Task goal: Copy all of the entries below, line by line, without changing a single character.

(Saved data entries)
________________________

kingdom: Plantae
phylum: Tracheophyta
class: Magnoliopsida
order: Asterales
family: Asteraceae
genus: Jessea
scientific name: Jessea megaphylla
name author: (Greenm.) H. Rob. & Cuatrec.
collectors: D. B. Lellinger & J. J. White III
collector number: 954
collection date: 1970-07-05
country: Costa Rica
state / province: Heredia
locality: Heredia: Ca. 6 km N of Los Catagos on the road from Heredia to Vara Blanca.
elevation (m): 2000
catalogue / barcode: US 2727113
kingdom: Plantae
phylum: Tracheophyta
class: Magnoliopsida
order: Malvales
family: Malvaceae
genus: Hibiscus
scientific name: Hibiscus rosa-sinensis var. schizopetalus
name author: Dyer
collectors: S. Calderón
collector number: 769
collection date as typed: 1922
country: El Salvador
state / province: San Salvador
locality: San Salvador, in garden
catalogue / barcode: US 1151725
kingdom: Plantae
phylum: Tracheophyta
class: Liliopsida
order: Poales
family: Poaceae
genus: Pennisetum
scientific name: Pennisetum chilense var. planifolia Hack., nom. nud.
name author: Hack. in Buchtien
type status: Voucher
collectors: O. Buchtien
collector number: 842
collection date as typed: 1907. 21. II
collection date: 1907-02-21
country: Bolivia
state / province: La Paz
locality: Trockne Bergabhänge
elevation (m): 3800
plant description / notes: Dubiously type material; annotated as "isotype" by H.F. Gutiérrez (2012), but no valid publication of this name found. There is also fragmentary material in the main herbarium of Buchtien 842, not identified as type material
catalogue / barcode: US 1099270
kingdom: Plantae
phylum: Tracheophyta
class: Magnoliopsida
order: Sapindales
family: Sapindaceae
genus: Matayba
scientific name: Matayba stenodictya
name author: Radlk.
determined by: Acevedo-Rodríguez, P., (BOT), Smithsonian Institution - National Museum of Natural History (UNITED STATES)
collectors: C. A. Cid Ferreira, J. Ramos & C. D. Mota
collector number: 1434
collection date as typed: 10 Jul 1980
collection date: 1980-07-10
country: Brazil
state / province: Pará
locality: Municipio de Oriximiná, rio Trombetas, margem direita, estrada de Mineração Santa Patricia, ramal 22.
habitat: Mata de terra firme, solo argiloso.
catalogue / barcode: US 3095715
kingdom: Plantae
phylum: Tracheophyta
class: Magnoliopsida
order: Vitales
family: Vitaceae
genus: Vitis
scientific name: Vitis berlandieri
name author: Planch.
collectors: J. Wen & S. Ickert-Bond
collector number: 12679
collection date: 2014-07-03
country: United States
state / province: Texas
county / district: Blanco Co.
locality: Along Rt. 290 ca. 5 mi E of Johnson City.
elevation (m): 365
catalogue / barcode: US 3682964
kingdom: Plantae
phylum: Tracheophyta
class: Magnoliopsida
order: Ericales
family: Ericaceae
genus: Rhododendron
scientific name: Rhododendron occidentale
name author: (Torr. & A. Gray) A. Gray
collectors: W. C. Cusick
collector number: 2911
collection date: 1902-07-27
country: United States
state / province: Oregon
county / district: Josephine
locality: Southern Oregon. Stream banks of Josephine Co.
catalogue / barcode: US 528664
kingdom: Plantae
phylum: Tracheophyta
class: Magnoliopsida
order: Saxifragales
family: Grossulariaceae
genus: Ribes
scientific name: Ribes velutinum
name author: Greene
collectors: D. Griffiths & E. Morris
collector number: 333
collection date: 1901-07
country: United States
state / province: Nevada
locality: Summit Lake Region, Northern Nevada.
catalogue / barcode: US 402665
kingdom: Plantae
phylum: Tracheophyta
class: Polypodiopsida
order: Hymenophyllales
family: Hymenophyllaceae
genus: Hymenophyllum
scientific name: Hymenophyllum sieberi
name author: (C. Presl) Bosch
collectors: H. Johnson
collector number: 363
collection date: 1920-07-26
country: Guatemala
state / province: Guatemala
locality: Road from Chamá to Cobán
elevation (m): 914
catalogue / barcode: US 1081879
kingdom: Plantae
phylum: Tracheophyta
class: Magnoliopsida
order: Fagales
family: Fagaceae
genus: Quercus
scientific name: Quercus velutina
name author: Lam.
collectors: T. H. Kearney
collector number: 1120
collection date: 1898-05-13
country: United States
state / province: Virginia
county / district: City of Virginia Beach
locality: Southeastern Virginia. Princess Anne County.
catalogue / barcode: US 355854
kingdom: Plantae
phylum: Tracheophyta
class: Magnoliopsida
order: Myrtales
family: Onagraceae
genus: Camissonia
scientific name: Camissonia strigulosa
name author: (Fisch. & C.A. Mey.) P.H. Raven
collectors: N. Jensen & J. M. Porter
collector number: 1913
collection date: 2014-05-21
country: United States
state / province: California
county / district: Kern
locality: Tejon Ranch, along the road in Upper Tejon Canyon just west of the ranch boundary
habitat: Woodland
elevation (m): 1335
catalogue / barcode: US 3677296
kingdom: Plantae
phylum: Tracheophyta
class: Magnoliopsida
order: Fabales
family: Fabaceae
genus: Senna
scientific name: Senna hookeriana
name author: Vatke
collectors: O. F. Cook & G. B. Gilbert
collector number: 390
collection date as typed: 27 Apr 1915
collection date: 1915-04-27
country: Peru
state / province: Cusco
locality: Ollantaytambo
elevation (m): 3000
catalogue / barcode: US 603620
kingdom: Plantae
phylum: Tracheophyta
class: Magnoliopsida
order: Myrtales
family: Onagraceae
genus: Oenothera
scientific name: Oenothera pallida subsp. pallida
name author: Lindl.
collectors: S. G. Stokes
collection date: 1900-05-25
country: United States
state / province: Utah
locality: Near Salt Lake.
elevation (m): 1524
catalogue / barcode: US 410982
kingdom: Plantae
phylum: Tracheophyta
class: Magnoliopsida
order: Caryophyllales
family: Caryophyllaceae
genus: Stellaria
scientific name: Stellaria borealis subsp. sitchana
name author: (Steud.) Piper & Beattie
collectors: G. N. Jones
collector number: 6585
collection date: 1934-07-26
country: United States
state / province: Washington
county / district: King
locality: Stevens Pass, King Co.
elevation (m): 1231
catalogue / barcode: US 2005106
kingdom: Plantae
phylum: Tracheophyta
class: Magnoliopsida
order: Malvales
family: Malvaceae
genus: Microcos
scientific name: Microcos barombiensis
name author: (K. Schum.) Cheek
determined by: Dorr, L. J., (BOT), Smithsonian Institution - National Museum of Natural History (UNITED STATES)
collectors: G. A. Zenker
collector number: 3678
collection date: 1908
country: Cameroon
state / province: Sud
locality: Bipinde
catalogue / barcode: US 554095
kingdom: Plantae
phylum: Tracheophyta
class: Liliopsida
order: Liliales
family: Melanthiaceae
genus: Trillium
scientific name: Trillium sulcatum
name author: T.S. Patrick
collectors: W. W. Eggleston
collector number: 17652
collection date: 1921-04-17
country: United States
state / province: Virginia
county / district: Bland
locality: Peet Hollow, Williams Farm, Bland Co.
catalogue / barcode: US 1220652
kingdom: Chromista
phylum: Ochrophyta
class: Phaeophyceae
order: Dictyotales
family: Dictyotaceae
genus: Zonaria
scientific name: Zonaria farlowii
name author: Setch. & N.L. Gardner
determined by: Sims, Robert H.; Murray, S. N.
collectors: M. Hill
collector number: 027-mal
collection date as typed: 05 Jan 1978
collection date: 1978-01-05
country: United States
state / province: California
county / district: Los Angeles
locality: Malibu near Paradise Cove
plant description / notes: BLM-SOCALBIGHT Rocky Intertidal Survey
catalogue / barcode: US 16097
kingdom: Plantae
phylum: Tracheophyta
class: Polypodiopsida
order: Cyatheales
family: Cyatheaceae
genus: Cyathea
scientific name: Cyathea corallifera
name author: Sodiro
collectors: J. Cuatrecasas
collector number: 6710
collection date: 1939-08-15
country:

________________________

Expected answer:
kingdom: Plantae
phylum: Tracheophyta
class: Magnoliopsida
order: Asterales
family: Asteraceae
genus: Jessea
scientific name: Jessea megaphylla
name author: (Greenm.) H. Rob. & Cuatrec.
collectors: D. B. Lellinger & J. J. White III
collector number: 954
collection date: 1970-07-05
country: Costa Rica
state / province: Heredia
locality: Heredia: Ca. 6 km N of Los Catagos on the road from Heredia to Vara Blanca.
elevation (m): 2000
catalogue / barcode: US 2727113
kingdom: Plantae
phylum: Tracheophyta
class: Magnoliopsida
order: Malvales
family: Malvaceae
genus: Hibiscus
scientific name: Hibiscus rosa-sinensis var. schizopetalus
name author: Dyer
collectors: S. Calderón
collector number: 769
collection date as typed: 1922
country: El Salvador
state / province: San Salvador
locality: San Salvador, in garden
catalogue / barcode: US 1151725
kingdom: Plantae
phylum: Tracheophyta
class: Liliopsida
order: Poales
family: Poaceae
genus: Pennisetum
scientific name: Pennisetum chilense var. planifolia Hack., nom. nud.
name author: Hack. in Buchtien
type status: Voucher
collectors: O. Buchtien
collector number: 842
collection date as typed: 1907. 21. II
collection date: 1907-02-21
country: Bolivia
state / province: La Paz
locality: Trockne Bergabhänge
elevation (m): 3800
plant description / notes: Dubiously type material; annotated as "isotype" by H.F. Gutiérrez (2012), but no valid publication of this name found. There is also fragmentary material in the main herbarium of Buchtien 842, not identified as type material
catalogue / barcode: US 1099270
kingdom: Plantae
phylum: Tracheophyta
class: Magnoliopsida
order: Sapindales
family: Sapindaceae
genus: Matayba
scientific name: Matayba stenodictya
name author: Radlk.
determined by: Acevedo-Rodríguez, P., (BOT), Smithsonian Institution - National Museum of Natural History (UNITED STATES)
collectors: C. A. Cid Ferreira, J. Ramos & C. D. Mota
collector number: 1434
collection date as typed: 10 Jul 1980
collection date: 1980-07-10
country: Brazil
state / province: Pará
locality: Municipio de Oriximiná, rio Trombetas, margem direita, estrada de Mineração Santa Patricia, ramal 22.
habitat: Mata de terra firme, solo argiloso.
catalogue / barcode: US 3095715
kingdom: Plantae
phylum: Tracheophyta
class: Magnoliopsida
order: Vitales
family: Vitaceae
genus: Vitis
scientific name: Vitis berlandieri
name author: Planch.
collectors: J. Wen & S. Ickert-Bond
collector number: 12679
collection date: 2014-07-03
country: United States
state / province: Texas
county / district: Blanco Co.
locality: Along Rt. 290 ca. 5 mi E of Johnson City.
elevation (m): 365
catalogue / barcode: US 3682964
kingdom: Plantae
phylum: Tracheophyta
class: Magnoliopsida
order: Ericales
family: Ericaceae
genus: Rhododendron
scientific name: Rhododendron occidentale
name author: (Torr. & A. Gray) A. Gray
collectors: W. C. Cusick
collector number: 2911
collection date: 1902-07-27
country: United States
state / province: Oregon
county / district: Josephine
locality: Southern Oregon. Stream banks of Josephine Co.
catalogue / barcode: US 528664
kingdom: Plantae
phylum: Tracheophyta
class: Magnoliopsida
order: Saxifragales
family: Grossulariaceae
genus: Ribes
scientific name: Ribes velutinum
name author: Greene
collectors: D. Griffiths & E. Morris
collector number: 333
collection date: 1901-07
country: United States
state / province: Nevada
locality: Summit Lake Region, Northern Nevada.
catalogue / barcode: US 402665
kingdom: Plantae
phylum: Tracheophyta
class: Polypodiopsida
order: Hymenophyllales
family: Hymenophyllaceae
genus: Hymenophyllum
scientific name: Hymenophyllum sieberi
name author: (C. Presl) Bosch
collectors: H. Johnson
collector number: 363
collection date: 1920-07-26
country: Guatemala
state / province: Guatemala
locality: Road from Chamá to Cobán
elevation (m): 914
catalogue / barcode: US 1081879
kingdom: Plantae
phylum: Tracheophyta
class: Magnoliopsida
order: Fagales
family: Fagaceae
genus: Quercus
scientific name: Quercus velutina
name author: Lam.
collectors: T. H. Kearney
collector number: 1120
collection date: 1898-05-13
country: United States
state / province: Virginia
county / district: City of Virginia Beach
locality: Southeastern Virginia. Princess Anne County.
catalogue / barcode: US 355854
kingdom: Plantae
phylum: Tracheophyta
class: Magnoliopsida
order: Myrtales
family: Onagraceae
genus: Camissonia
scientific name: Camissonia strigulosa
name author: (Fisch. & C.A. Mey.) P.H. Raven
collectors: N. Jensen & J. M. Porter
collector number: 1913
collection date: 2014-05-21
country: United States
state / province: California
county / district: Kern
locality: Tejon Ranch, along the road in Upper Tejon Canyon just west of the ranch boundary
habitat: Woodland
elevation (m): 1335
catalogue / barcode: US 3677296
kingdom: Plantae
phylum: Tracheophyta
class: Magnoliopsida
order: Fabales
family: Fabaceae
genus: Senna
scientific name: Senna hookeriana
name author: Vatke
collectors: O. F. Cook & G. B. Gilbert
collector number: 390
collection date as typed: 27 Apr 1915
collection date: 1915-04-27
country: Peru
state / province: Cusco
locality: Ollantaytambo
elevation (m): 3000
catalogue / barcode: US 603620
kingdom: Plantae
phylum: Tracheophyta
class: Magnoliopsida
order: Myrtales
family: Onagraceae
genus: Oenothera
scientific name: Oenothera pallida subsp. pallida
name author: Lindl.
collectors: S. G. Stokes
collection date: 1900-05-25
country: United States
state / province: Utah
locality: Near Salt Lake.
elevation (m): 1524
catalogue / barcode: US 410982
kingdom: Plantae
phylum: Tracheophyta
class: Magnoliopsida
order: Caryophyllales
family: Caryophyllaceae
genus: Stellaria
scientific name: Stellaria borealis subsp. sitchana
name author: (Steud.) Piper & Beattie
collectors: G. N. Jones
collector number: 6585
collection date: 1934-07-26
country: United States
state / province: Washington
county / district: King
locality: Stevens Pass, King Co.
elevation (m): 1231
catalogue / barcode: US 2005106
kingdom: Plantae
phylum: Tracheophyta
class: Magnoliopsida
order: Malvales
family: Malvaceae
genus: Microcos
scientific name: Microcos barombiensis
name author: (K. Schum.) Cheek
determined by: Dorr, L. J., (BOT), Smithsonian Institution - National Museum of Natural History (UNITED STATES)
collectors: G. A. Zenker
collector number: 3678
collection date: 1908
country: Cameroon
state / province: Sud
locality: Bipinde
catalogue / barcode: US 554095
kingdom: Plantae
phylum: Tracheophyta
class: Liliopsida
order: Liliales
family: Melanthiaceae
genus: Trillium
scientific name: Trillium sulcatum
name author: T.S. Patrick
collectors: W. W. Eggleston
collector number: 17652
collection date: 1921-04-17
country: United States
state / province: Virginia
county / district: Bland
locality: Peet Hollow, Williams Farm, Bland Co.
catalogue / barcode: US 1220652
kingdom: Chromista
phylum: Ochrophyta
class: Phaeophyceae
order: Dictyotales
family: Dictyotaceae
genus: Zonaria
scientific name: Zonaria farlowii
name author: Setch. & N.L. Gardner
determined by: Sims, Robert H.; Murray, S. N.
collectors: M. Hill
collector number: 027-mal
collection date as typed: 05 Jan 1978
collection date: 1978-01-05
country: United States
state / province: California
county / district: Los Angeles
locality: Malibu near Paradise Cove
plant description / notes: BLM-SOCALBIGHT Rocky Intertidal Survey
catalogue / barcode: US 16097
kingdom: Plantae
phylum: Tracheophyta
class: Polypodiopsida
order: Cyatheales
family: Cyatheaceae
genus: Cyathea
scientific name: Cyathea corallifera
name author: Sodiro
collectors: J. Cuatrecasas
collector number: 6710
collection date: 1939-08-15
country:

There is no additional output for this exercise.